Sort of, but not quite.

NSDAP (the Nazi Party) won a plurality of seats in the Reichstag (Parliament), but was unable to form a majority government because the Communists won the second-greatest number of seats, and while neither party won a majority, they collectively won enough seats for neither one to be able to muster enough support from the other parties to form a working majority.

I don't remember the exact details (I'm sure someone else can elaborate), but basically the Nazis did their best to paralyze the government. Eventually, there was an alleged terrorist attack (actually staged by the Nazis themselves) that convinced (independent) President Hindenburg to name Hitler as "Chancellor" in exchange for the Nazis agreeing to form a coalition government with other parties. At the time, Chancellor was a largely symbolic and ceremonial role.

The Nazis then did what would, in computer security terms, be classified as a complex multi-stage exploit. They systematically got Parliament to pass a series of laws that appeared reasonable and innocent on their own... but collectively, allowed the Nazis to seize power and neuter their opponents before anyone had time to react against them when Hindenburg died (of old age) in office.

Basically, the Reichstag passed a bunch of laws that the Germans didn't mind giving to Hindenburg (a revered war hero whose repuration was pretty much bulletproof, even among Germans who didn't agree with him), then passed a bunch of laws giving tremendous power to the President's Cabinet (also seen as relatively safe, because Hindenburg made a point of picking Cabinet members who tended to squabble with each other so he could appear to be less partisan and more impartial), and finally passed a law declaring that if the President died in office, the Chancellor would immediately become the President. Hindenburg died, Hitler assumed the powers of President (while nominally remaining Chancellor), quickly replaced the Cabinet members with Nazis, and practically overnight set into motion a plan that rapidly and systematically entrenched Nazi authority over everything.

Trivia: in the election where the NSDAP finally managed to win an actual majority of seats in the Reichstag, the Nazis were STILL opposed by more than half of Berlin's voters. They basically took over a capital city whose residents viewed them as barbarian hicks, and who were literally SEETHING with rage when the Nazis made their party symbols the official symbols of Germany itself and forced Berliners to display them publicly.

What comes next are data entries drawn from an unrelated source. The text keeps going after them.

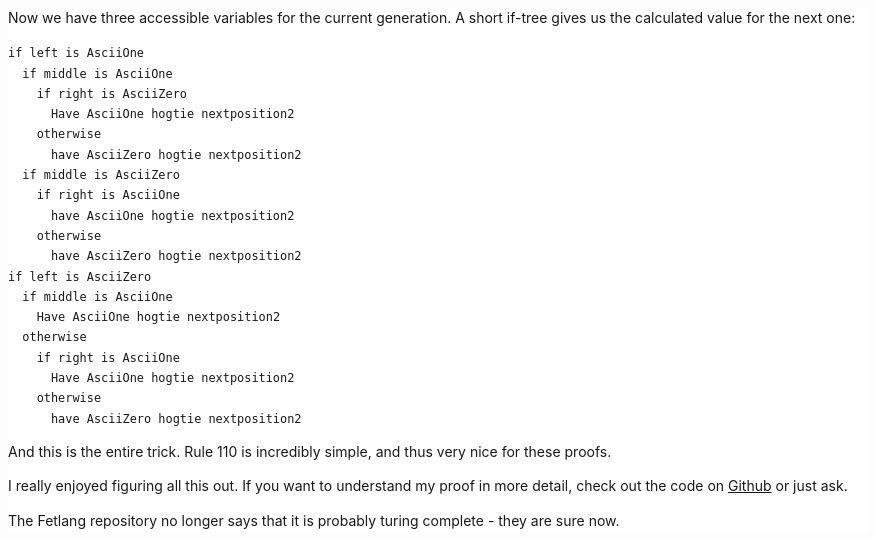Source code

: Now we have three accessible variables for the current generation. A short if-tree gives us the calculated value for the next one:


```
if left is AsciiOne
  if middle is AsciiOne
    if right is AsciiZero
      Have AsciiOne hogtie nextposition2
    otherwise
      have AsciiZero hogtie nextposition2
  if middle is AsciiZero
    if right is AsciiOne
      have AsciiOne hogtie nextposition2
    otherwise
      have AsciiZero hogtie nextposition2
if left is AsciiZero
  if middle is AsciiOne
    Have AsciiOne hogtie nextposition2
  otherwise
    if right is AsciiOne
      Have AsciiOne hogtie nextposition2
    otherwise
      have AsciiZero hogtie nextposition2
```

And this is the entire trick. Rule 110 is incredibly simple, and thus very nice for these proofs.

I really enjoyed figuring all this out. If you want to understand my proof in more detail,
check out the code on [Github](https://github.com/KjeldSchmidt/Fetlang_110) or just ask.

The Fetlang repository no longer says that it is probably turing complete - they are sure now.
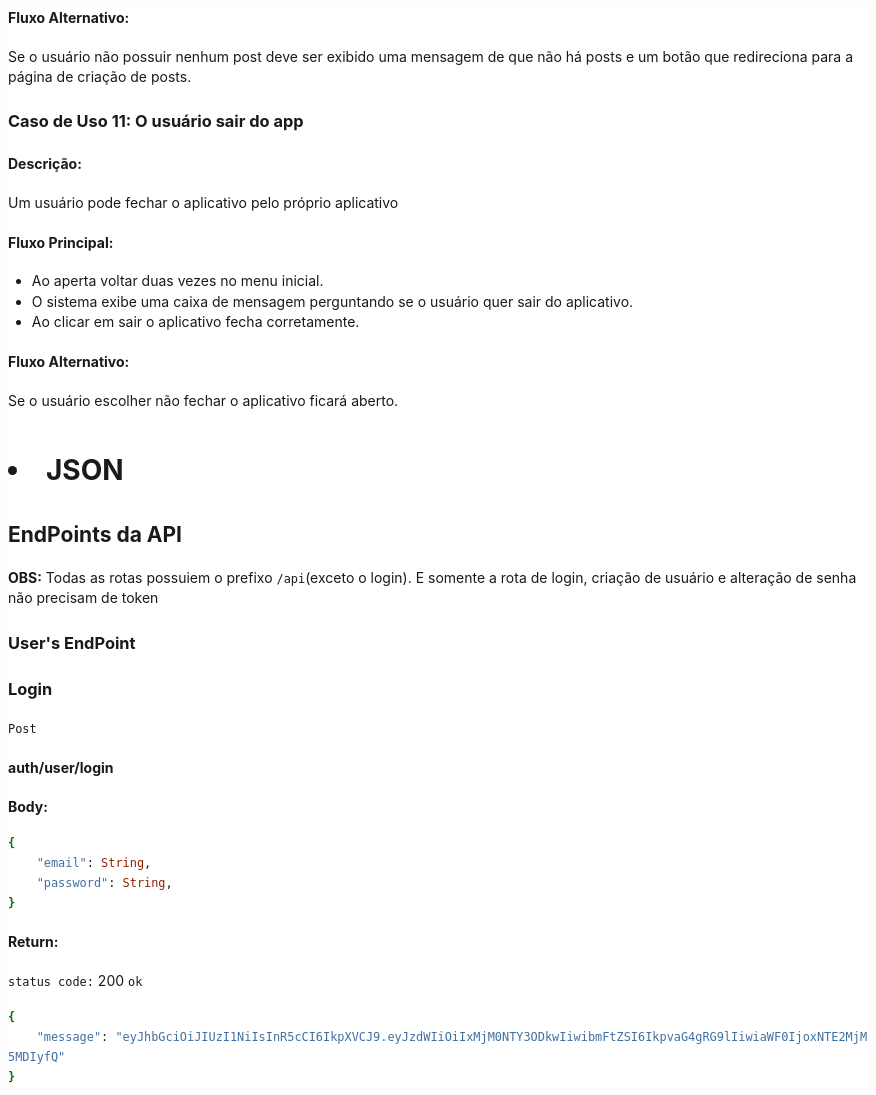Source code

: <h4>Fluxo Alternativo:</h4>
Se o usuário não possuir nenhum post deve ser exibido uma mensagem de que não há posts e um botão que redireciona
para a página de criação de posts.


<h3> Caso de Uso 11: O usuário sair do app </h3>

<h4>Descrição:</h4>
Um usuário pode fechar o aplicativo pelo próprio aplicativo

<h4>Fluxo Principal:</h4>
<ul>
    <li>Ao aperta voltar duas vezes no menu inicial.</li>
    <li>O sistema exibe uma caixa de mensagem perguntando se o usuário quer sair do aplicativo.</li>
    <li>Ao clicar em sair o aplicativo fecha corretamente.</li>
</ul>
<h4>Fluxo Alternativo:</h4>

Se o usuário escolher não fechar o aplicativo ficará aberto.

<h1>
    <li>
        JSON
    </li>
</h1>
<h2>EndPoints da API</h2>

**OBS:** Todas as rotas possuiem o prefixo ```/api```(exceto o login). E somente a rota de login, criação de usuário e alteração de senha não precisam de token

<h3><strong>User's EndPoint</strong></h3>

<h3>Login</h3>

```Post```


<h4>auth/user/login</h4>
<strong>Body:</strong>

```ruby
{
    "email": String,
    "password": String,
}
```

<h4>
    Return:
</h4>

```status code:``` 200 ```ok```

```ruby
{
    "message": "eyJhbGciOiJIUzI1NiIsInR5cCI6IkpXVCJ9.eyJzdWIiOiIxMjM0NTY3ODkwIiwibmFtZSI6IkpvaG4gRG9lIiwiaWF0IjoxNTE2MjM5MDIyfQ"
}
```
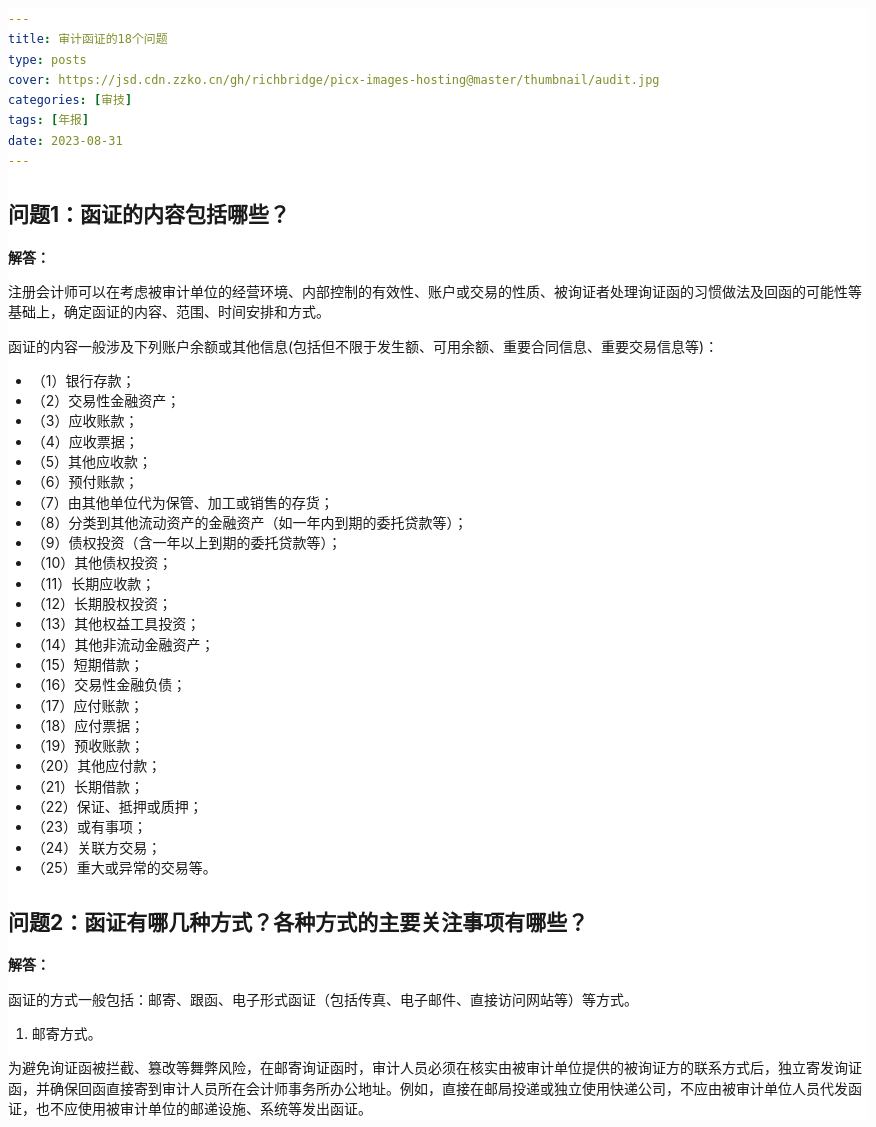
 ```yaml
---
title: 审计函证的18个问题
type: posts
cover: https://jsd.cdn.zzko.cn/gh/richbridge/picx-images-hosting@master/thumbnail/audit.jpg
categories: [审技]
tags: [年报]
date: 2023-08-31
---
```

## 问题1：函证的内容包括哪些？

**解答：** 

注册会计师可以在考虑被审计单位的经营环境、内部控制的有效性、账户或交易的性质、被询证者处理询证函的习惯做法及回函的可能性等基础上，确定函证的内容、范围、时间安排和方式。

函证的内容一般涉及下列账户余额或其他信息(包括但不限于发生额、可用余额、重要合同信息、重要交易信息等)：
- （1）银行存款；
- （2）交易性金融资产；
- （3）应收账款；
- （4）应收票据；
- （5）其他应收款；
- （6）预付账款；
- （7）由其他单位代为保管、加工或销售的存货；
- （8）分类到其他流动资产的金融资产（如一年内到期的委托贷款等）；
- （9）债权投资（含一年以上到期的委托贷款等）；
- （10）其他债权投资；
- （11）长期应收款；
- （12）长期股权投资；
- （13）其他权益工具投资；
- （14）其他非流动金融资产；
- （15）短期借款；
- （16）交易性金融负债；
- （17）应付账款；
- （18）应付票据；
- （19）预收账款；
- （20）其他应付款；
- （21）长期借款；
- （22）保证、抵押或质押；
- （23）或有事项；
- （24）关联方交易；
- （25）重大或异常的交易等。

## 问题2：函证有哪几种方式？各种方式的主要关注事项有哪些？

**解答：** 

函证的方式一般包括：邮寄、跟函、电子形式函证（包括传真、电子邮件、直接访问网站等）等方式。

1. 邮寄方式。

为避免询证函被拦截、篡改等舞弊风险，在邮寄询证函时，审计人员必须在核实由被审计单位提供的被询证方的联系方式后，独立寄发询证函，并确保回函直接寄到审计人员所在会计师事务所办公地址。例如，直接在邮局投递或独立使用快递公司，不应由被审计单位人员代发函证，也不应使用被审计单位的邮递设施、系统等发出函证。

More trivia: even at the height of their power, there were limits to what the Nazis could get away with. When word got out about the policy of killing terminally ill and disabled patients, there were large public protests even in cities like Munich, which was LITERALLY the cultural and political center of the perceived Nazi heartland. Average Germans might have willingly looked the other way as people they disliked were rounded up and sent to concentration camps, but they absolutely drew the line when their grandmother, crazy uncle, or handicapped child or nephew ended up dying (along with the entire population of whatever medical facility they were being treated at) literally a few days after they were last seen in perfect health, from some alleged disease that normally takes weeks or months to kill amidst multiple rumors that the government was killing off "burdensome" patients.

The point is, even at the height of Nazi power, their power over Germany itself wasn't quite absolute, even though it might have seemed like it from the standpoint of any one individual German (who would have been unceremoniously killed without a second thought by the Nazis). Part of the reason WHY it was possible to De-Nazify Germany after WWII was because even though a majority of Germans were openly (if not enthusiastically) complicit in the Nazis' power, there was still a very large plurality of Germans who completely HATED the Nazis during the war, and hated them even MORE after the Nazis essentially brought about the complete and total destruction of their country, including its defeat and partition among the four allied powers.